- TEXT -
::::::
Blog Post

Conserving Traditional Asante Buildings in Ghana

The decorated traditional Asante buildings of Ghana are among the most famous immovable cultural heritage in West Africa. In August of this year Emily Williamson of Community Consortium and I traveled to Ghana to initiate emergency conservation work on these buildings, of which only a handful remain, around Kumasi. This work is part of a WMF initiative for the structures that were included on the 2012 World Monuments Watch. WMF received a grant from the Ambassadors Fund for Cultural Preservation for this project. Due to their historical importance, beauty, and uniqueness, they were inscribed on the UNESCO World Heritage List in 1980.
Although World Heritage status signifies their great importance, preserving them remains a major challenge for Dr. Zagba Narh Oyortey, Executive Director of the Ghana Museum and Monuments Board (GMMB), the national institution in charge of heritage conservation. These buildings are fragile by nature and the climate can be extremely aggressive around Kumasi, with strong wind and rain storms. Traditional maintenance of mud walls is no longer a common practice in the villages because industrial materials have replaced traditional ones, and, as a result, the vernacular expertise needed to repair such buildings has vanished.

Keeping these buildings in use is also a challenge. The buildings are shrines disseminated in different villages. They played a very important social role in their communities, but they have unfortunately lost value as lifestyles and belief systems change. Most shrines are no longer in use, and the fetish priests who once inhabited these spaces are few.

Thus, the threats to the integrity of these buildings is both tangible and intangible.

Over the last fifteen years the GMMB has organized several restoration campaigns attempting to revitalize the art of mural decorations particular to the traditional buildings. To call attention to the state of the shrines, GMMB and CRAterre nominated the collection of Asante traditional buildings to the 2012 World Monuments Watch.
::::::
- REQUIRED TASKS -
1. From the blog post on Asante buildings, quote everything from "Over the last" down to "to the 2012 World Monuments Watch.".
2. Answer these questions using the blog post on Asante buildings:
(a) In what year were the buildings inscribed on the UNESCO World Heritage List?
(b) Who is the Executive Director of the Ghana Museum and Monuments Board?
(c) Which two organizations nominated the collection of Asante traditional buildings to the 2012 World Monuments Watch?
3. Continue the blog post on Asante buildings from its last sentence.

- RECORDS PROVIDED -
::::::
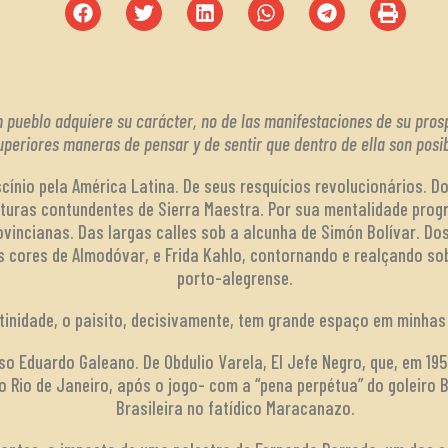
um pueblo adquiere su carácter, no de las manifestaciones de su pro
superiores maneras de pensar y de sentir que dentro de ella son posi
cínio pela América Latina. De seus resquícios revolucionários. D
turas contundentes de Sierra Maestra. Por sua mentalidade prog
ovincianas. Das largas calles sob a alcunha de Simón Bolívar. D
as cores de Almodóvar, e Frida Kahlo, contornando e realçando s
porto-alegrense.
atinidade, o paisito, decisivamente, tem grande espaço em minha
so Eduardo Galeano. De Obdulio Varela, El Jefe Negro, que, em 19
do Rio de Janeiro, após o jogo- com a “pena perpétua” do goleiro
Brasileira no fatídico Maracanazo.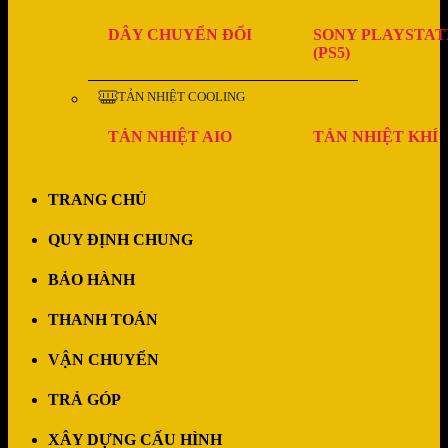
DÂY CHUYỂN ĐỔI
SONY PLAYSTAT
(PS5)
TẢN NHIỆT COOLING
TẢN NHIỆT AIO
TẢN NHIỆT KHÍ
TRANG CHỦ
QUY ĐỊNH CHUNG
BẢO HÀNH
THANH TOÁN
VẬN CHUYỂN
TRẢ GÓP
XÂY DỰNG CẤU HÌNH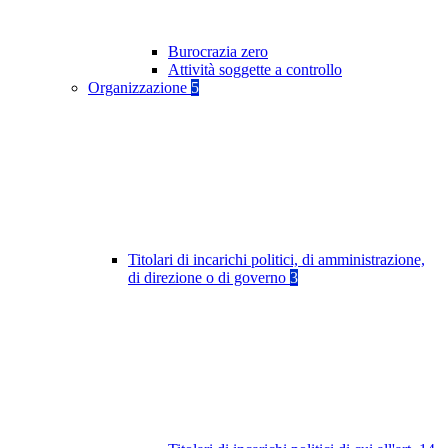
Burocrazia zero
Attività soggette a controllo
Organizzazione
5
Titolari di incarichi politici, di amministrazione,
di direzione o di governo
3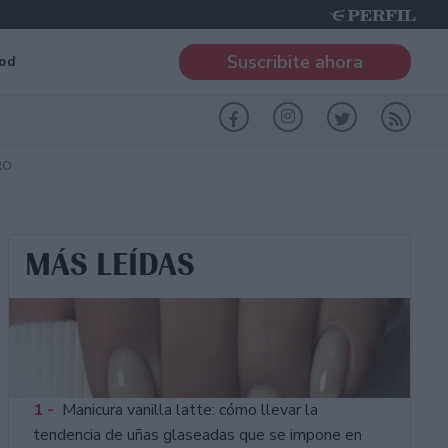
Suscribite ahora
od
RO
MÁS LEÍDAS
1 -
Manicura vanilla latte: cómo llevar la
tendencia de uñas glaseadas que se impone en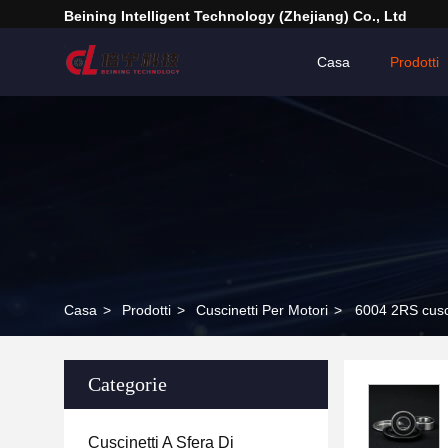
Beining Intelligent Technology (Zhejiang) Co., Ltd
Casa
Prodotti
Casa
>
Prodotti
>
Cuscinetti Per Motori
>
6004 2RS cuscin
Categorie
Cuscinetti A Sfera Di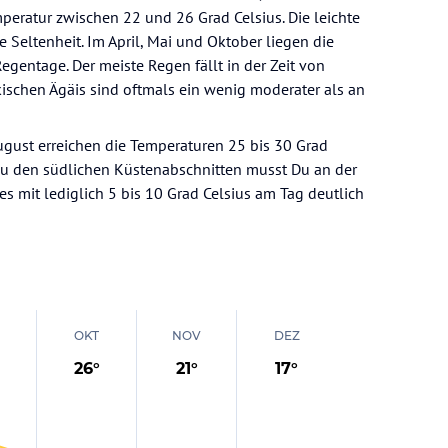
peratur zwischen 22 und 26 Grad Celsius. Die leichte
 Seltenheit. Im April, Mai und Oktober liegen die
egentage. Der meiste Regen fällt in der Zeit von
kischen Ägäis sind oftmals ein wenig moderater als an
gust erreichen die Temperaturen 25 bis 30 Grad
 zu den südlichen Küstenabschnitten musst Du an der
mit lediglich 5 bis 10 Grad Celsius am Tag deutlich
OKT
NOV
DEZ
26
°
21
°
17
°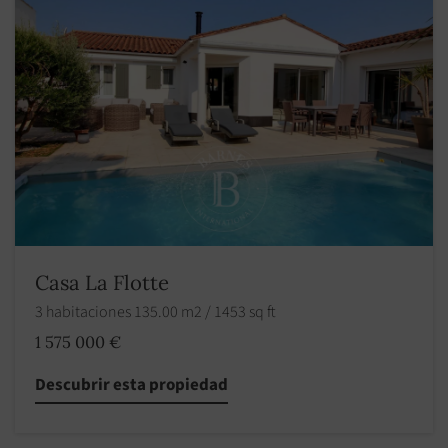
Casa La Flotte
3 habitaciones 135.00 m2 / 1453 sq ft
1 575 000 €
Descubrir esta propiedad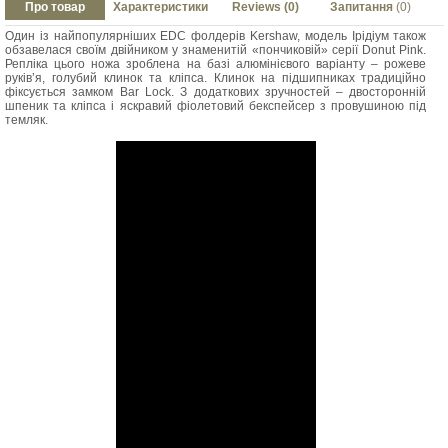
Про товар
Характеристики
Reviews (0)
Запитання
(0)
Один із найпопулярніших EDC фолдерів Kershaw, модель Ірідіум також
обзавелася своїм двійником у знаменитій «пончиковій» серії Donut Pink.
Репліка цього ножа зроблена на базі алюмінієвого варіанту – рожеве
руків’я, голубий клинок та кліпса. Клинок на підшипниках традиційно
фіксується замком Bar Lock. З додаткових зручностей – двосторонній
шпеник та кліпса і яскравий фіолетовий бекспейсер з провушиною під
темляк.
::::::
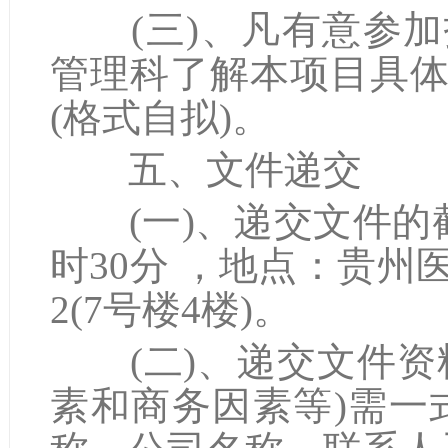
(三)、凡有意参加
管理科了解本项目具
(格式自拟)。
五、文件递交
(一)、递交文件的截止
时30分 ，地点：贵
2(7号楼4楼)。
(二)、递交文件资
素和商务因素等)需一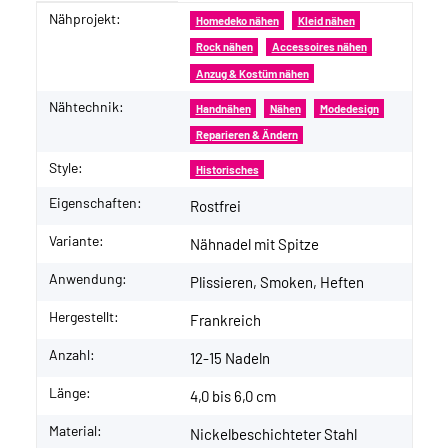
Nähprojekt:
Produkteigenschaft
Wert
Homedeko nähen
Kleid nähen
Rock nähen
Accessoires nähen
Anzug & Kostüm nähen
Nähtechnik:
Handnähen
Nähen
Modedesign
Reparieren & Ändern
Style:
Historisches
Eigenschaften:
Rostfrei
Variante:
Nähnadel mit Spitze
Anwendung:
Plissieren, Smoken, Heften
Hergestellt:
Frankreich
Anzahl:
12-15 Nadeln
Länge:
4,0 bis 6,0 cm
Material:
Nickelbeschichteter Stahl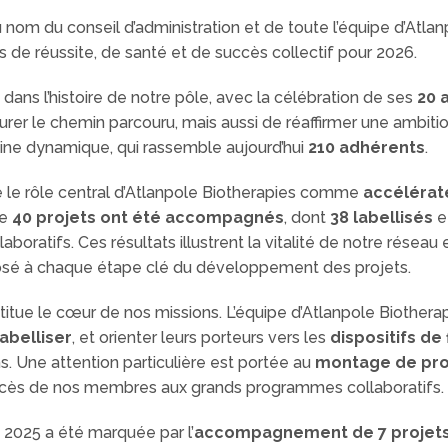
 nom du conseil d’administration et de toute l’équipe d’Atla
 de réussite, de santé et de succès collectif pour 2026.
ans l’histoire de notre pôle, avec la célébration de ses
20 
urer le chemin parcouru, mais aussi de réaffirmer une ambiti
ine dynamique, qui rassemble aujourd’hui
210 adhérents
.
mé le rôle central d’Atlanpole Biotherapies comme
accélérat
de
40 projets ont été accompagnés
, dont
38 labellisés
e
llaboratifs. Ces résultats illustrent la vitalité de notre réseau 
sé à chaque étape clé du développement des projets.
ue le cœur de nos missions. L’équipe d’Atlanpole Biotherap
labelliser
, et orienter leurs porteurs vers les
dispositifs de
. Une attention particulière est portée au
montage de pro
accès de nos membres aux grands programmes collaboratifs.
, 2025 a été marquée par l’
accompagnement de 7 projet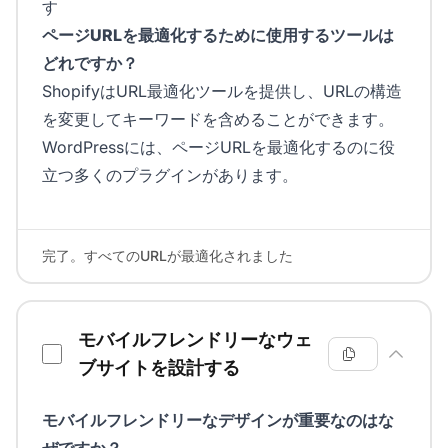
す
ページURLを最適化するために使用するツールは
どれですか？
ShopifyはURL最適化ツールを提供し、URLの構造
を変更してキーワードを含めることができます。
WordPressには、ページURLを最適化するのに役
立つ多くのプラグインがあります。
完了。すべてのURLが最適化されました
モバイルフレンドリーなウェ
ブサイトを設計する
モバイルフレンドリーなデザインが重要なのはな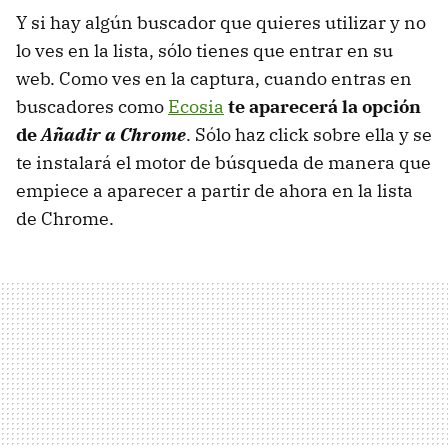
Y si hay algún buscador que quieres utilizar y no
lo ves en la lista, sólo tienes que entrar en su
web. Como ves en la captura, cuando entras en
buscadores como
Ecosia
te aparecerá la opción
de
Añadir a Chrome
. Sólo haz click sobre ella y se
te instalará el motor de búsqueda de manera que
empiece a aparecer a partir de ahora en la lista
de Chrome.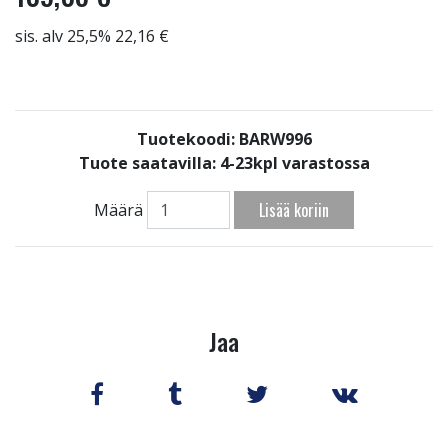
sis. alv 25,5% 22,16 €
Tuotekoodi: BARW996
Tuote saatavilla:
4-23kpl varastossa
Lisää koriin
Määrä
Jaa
::::::
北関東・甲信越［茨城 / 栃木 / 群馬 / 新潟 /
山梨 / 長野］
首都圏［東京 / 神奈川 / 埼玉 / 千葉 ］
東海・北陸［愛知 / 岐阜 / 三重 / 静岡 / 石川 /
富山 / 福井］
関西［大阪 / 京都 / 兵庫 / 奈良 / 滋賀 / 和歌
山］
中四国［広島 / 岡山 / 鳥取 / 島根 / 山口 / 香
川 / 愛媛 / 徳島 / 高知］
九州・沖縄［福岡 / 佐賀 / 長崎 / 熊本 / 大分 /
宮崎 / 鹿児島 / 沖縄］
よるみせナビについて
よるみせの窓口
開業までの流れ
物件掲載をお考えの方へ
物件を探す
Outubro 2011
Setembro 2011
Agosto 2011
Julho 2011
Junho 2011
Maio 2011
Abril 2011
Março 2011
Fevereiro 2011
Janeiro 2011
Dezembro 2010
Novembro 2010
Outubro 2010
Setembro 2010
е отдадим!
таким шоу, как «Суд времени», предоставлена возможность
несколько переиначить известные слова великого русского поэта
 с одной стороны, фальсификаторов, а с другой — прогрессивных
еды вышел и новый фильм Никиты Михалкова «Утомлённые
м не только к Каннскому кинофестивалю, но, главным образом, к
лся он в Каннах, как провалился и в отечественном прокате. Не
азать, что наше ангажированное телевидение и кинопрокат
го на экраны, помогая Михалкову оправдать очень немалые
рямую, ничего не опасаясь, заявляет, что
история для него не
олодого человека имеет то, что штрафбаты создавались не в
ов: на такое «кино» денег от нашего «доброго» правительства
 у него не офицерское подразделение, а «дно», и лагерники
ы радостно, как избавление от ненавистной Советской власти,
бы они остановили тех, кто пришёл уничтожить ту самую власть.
::::::
- SOLVED TASKS -
1.
Over the last fifteen years the GMMB has organized several restoration campaigns attempting to revitalize the art of mural decorations particular to the traditional buildings. To call attention to the state of the shrines, GMMB and CRAterre nominated the collection of Asante traditional buildings to the 2012 World Monuments Watch.

2.
(a) 1980
(b) Dr. Zagba Narh Oyortey
(c) GMMB and CRAterre

3.
World Monuments Fund is working with CRAterre and Community Consortium to develop a comprehensive response to tackle the conservation problems. A first mission was organized in January 2014 to carry out a complete condition surveys of the known sites by representatives from GMMB, Community Consortium, and CRAterre under the auspices of WMF. The team produced a detailed diagnosis and proposed a list of emergency actions to be undertaken to avoid irremediable losses. The August mission implemented some of the proposed actions. The GMMB followed with additional repairs in September under the supervision of Simon Lawer, the Regional Director.

The August and September campaigns helped implement essential work for the preservation of the buildings and also helped trains the GMMB team responsible for this heritage. The campaigns focused on five sites: Besease, Adarko Jachie, Saaman, Asenemanso, and Patakro. At each site, the implementation team demonstrated treatment techniques while the regional GMMB staff executed the conservation. This hands-on, "train-the-trainers" approach to teaching was successful with all members of the GMMB technical team actively engaged in site work. This approach to open participation and communication enhanced the conservation process.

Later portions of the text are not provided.